I will note once again that 389DS is to the best of my knowledge the only component in RHEL which performs multiple pam conversations per process, and this greatly increases its exposure to issues from attempting to dynamically unload libraries and reload them again.
I'll put this on needinfo until you can test the packages that are now in brew, as mentioned in bug 1003940.
I tested using this combination and found the fd leaks are still observed. # rpm -qa | egrep fprintd fprintd-0.1-21.git04fd09cfa.el6.x86_64 fprintd-debuginfo-0.1-21.git04fd09cfa.el6.x86_64 fprintd-pam-0.1-21.git04fd09cfa.el6.x86_64 Unfortunately, the answer was 'no'... > (In reply to Noriko Hosoi from comment #1) >> Hi Colin, >> Do you think this problem is related to Bug 1003940 (reassigned to fprintd)? >> Once we get a patched fprintd (fprintd-0.1-20.git04fd09cfa.el6.x86_64 + >> http://cgit.freedesktop.org/libfprint/fprintd/commit/ >> ?id=00ac488cde0f9b916d58af2c1d4f1ae9e05293d0), could this bug be fixed, as >> well? > Most likely it would also be fixed by that patch, yes.
- - - - - - -
Things to do =>
(a) In the bug thread, which component in RHEL is said to be the only one that performs multiple pam conversations per process?
(b) Rewrite the bug thread from "I will note" up to and including "reload them again.", changing "389DS" to "Directory Server".
(c) Continue the bug thread about fd leaks with the fprintd packages from the point where it stops.

Data supplied =>
- - - - - - -
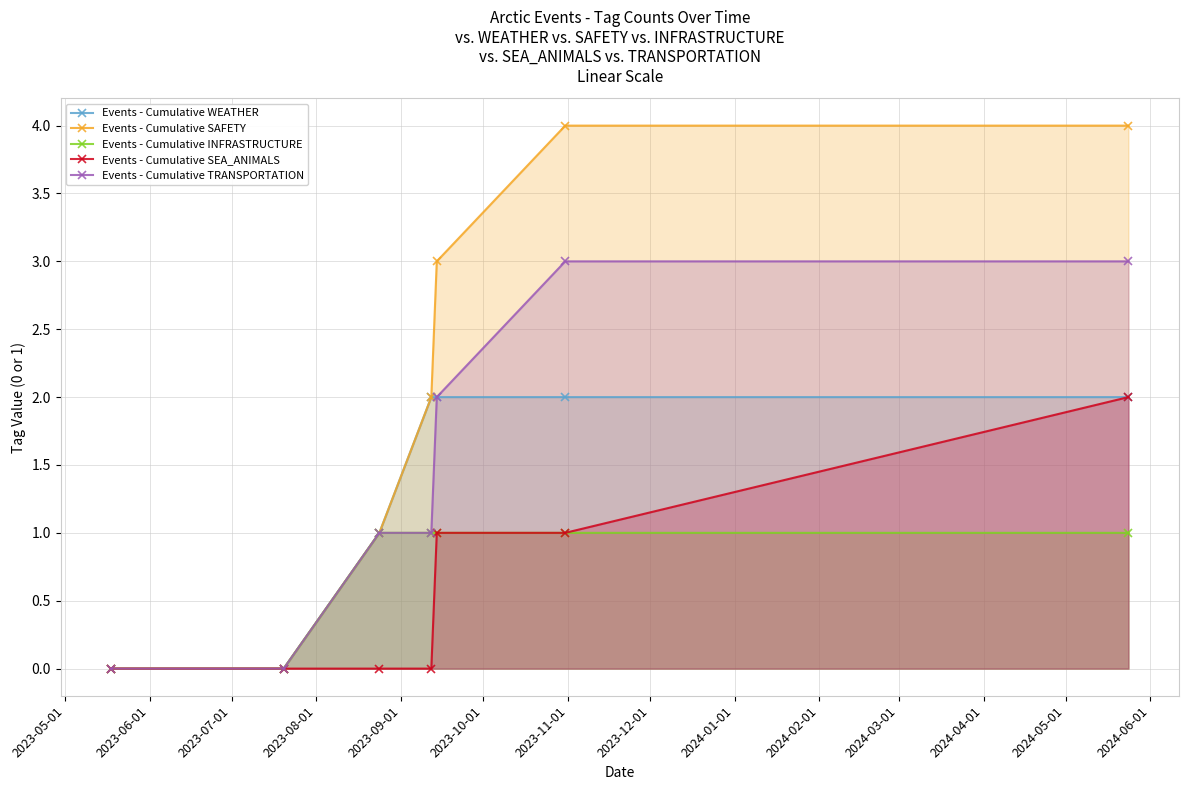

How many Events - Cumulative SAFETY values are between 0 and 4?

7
- - - - - - -
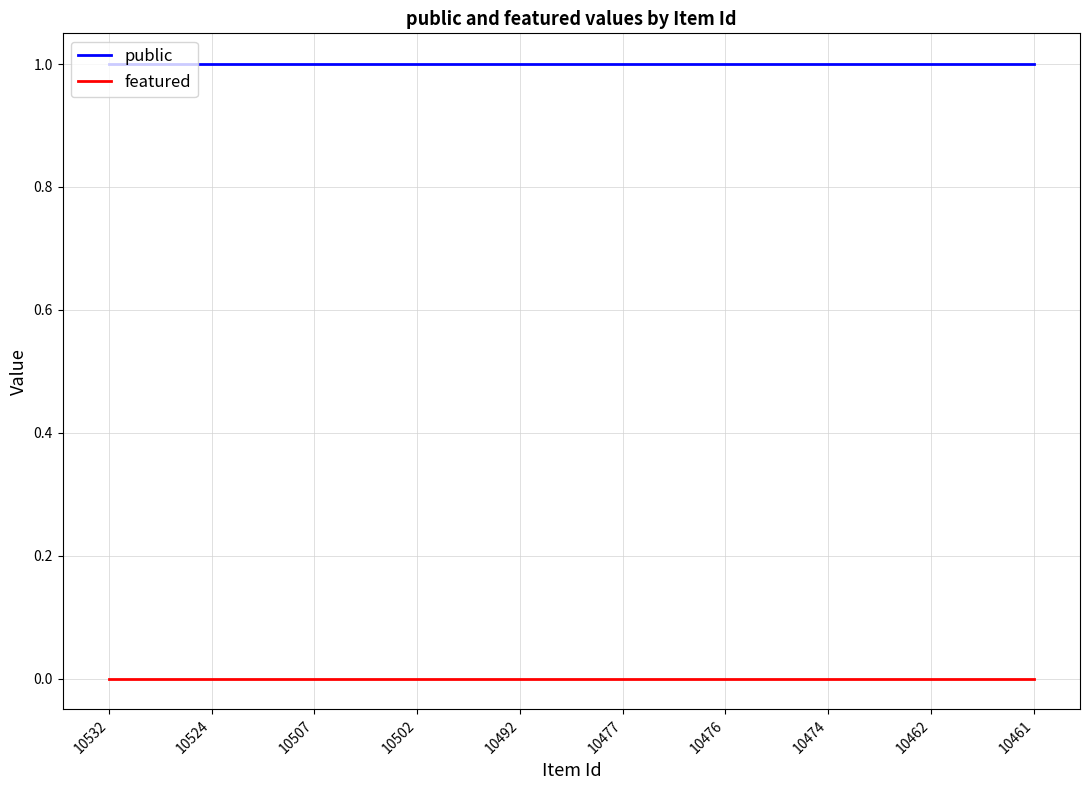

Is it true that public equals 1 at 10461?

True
- - - - - - -
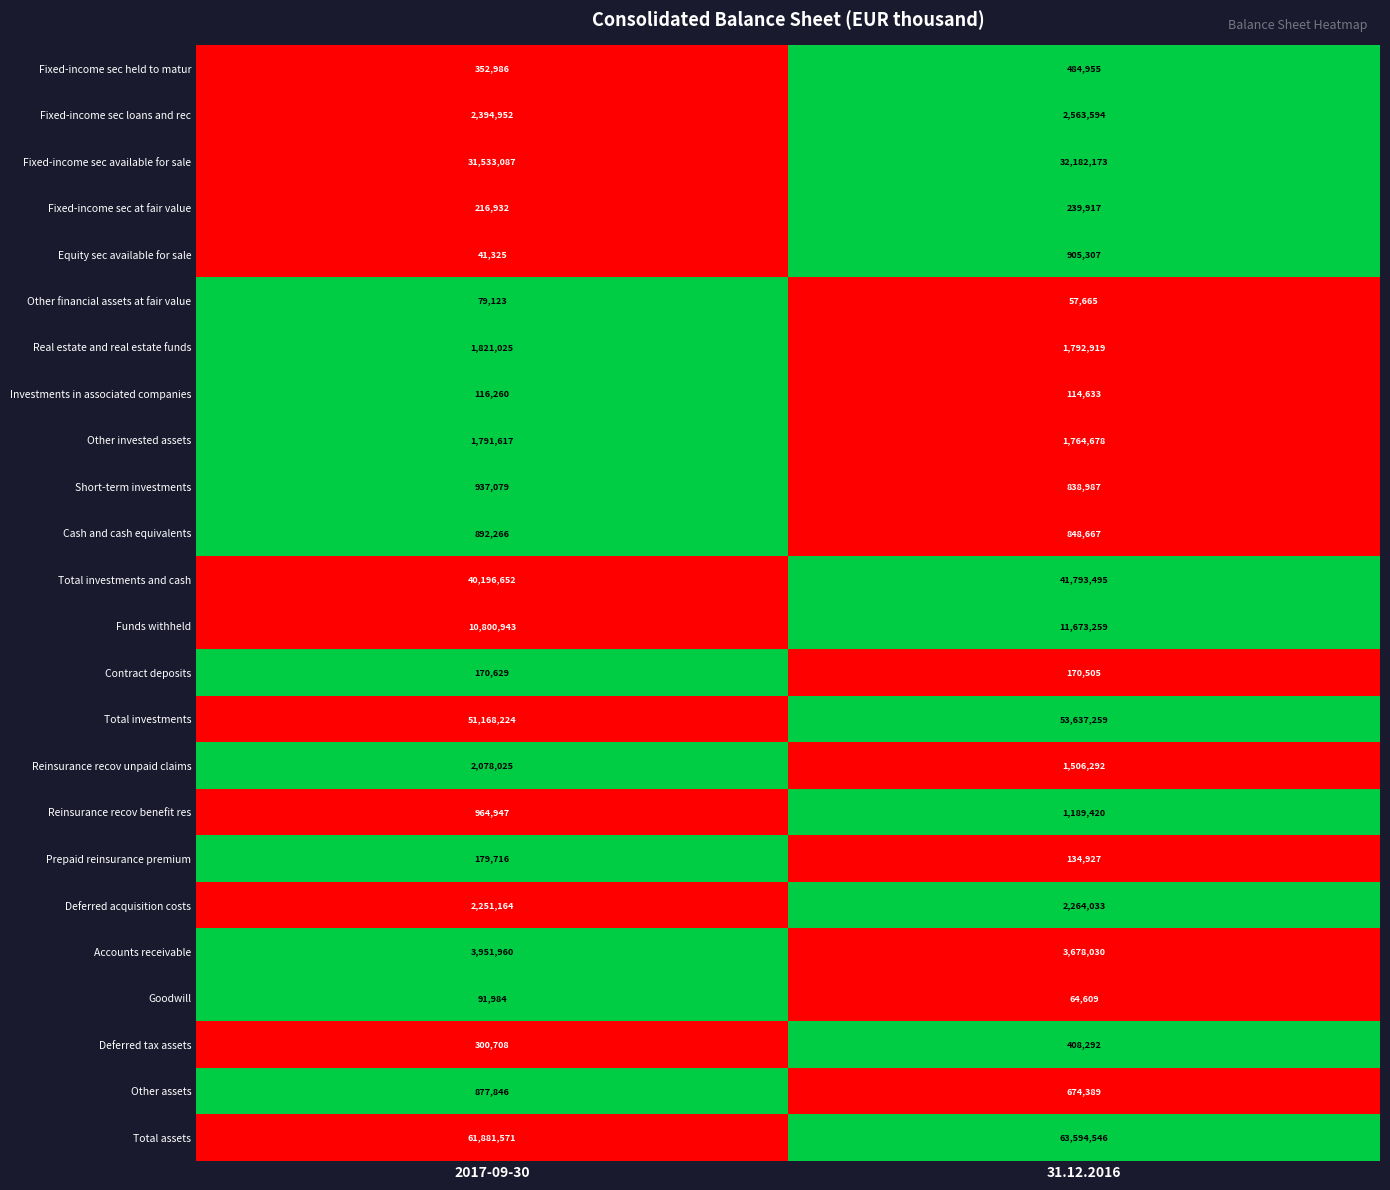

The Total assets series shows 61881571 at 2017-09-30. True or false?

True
- - - - - - -
Answers for each item =>
(a) 389DS

(b)
I will note once again that Directory Server is to the best of my knowledge the only component in RHEL which performs multiple pam conversations per process, and this greatly increases its exposure to issues from attempting to dynamically unload libraries and reload them again.

(c)
(In reply to Noriko Hosoi from comment #7) > I tested using this combination and found the fd leaks are still observed. > # rpm -qa | egrep fprintd > fprintd-0.1-21.git04fd09cfa.el6.x86_64 > fprintd-debuginfo-0.1-21.git04fd09cfa.el6.x86_64 > fprintd-pam-0.1-21.git04fd09cfa.el6.x86_64 Hmm. We could change pam-fprintd.so to create a private DBus connection with a private GMainContext which it then tears down. That'd ensure we leak neither the DBus fd nor the main context wakeup pipe. But...why is this code getting run twice? My understanding of the -znodelete fix is that pam-fprintd.so along with all of its dependencies should remain in memory, and so we shouldn't keep creating main contexts.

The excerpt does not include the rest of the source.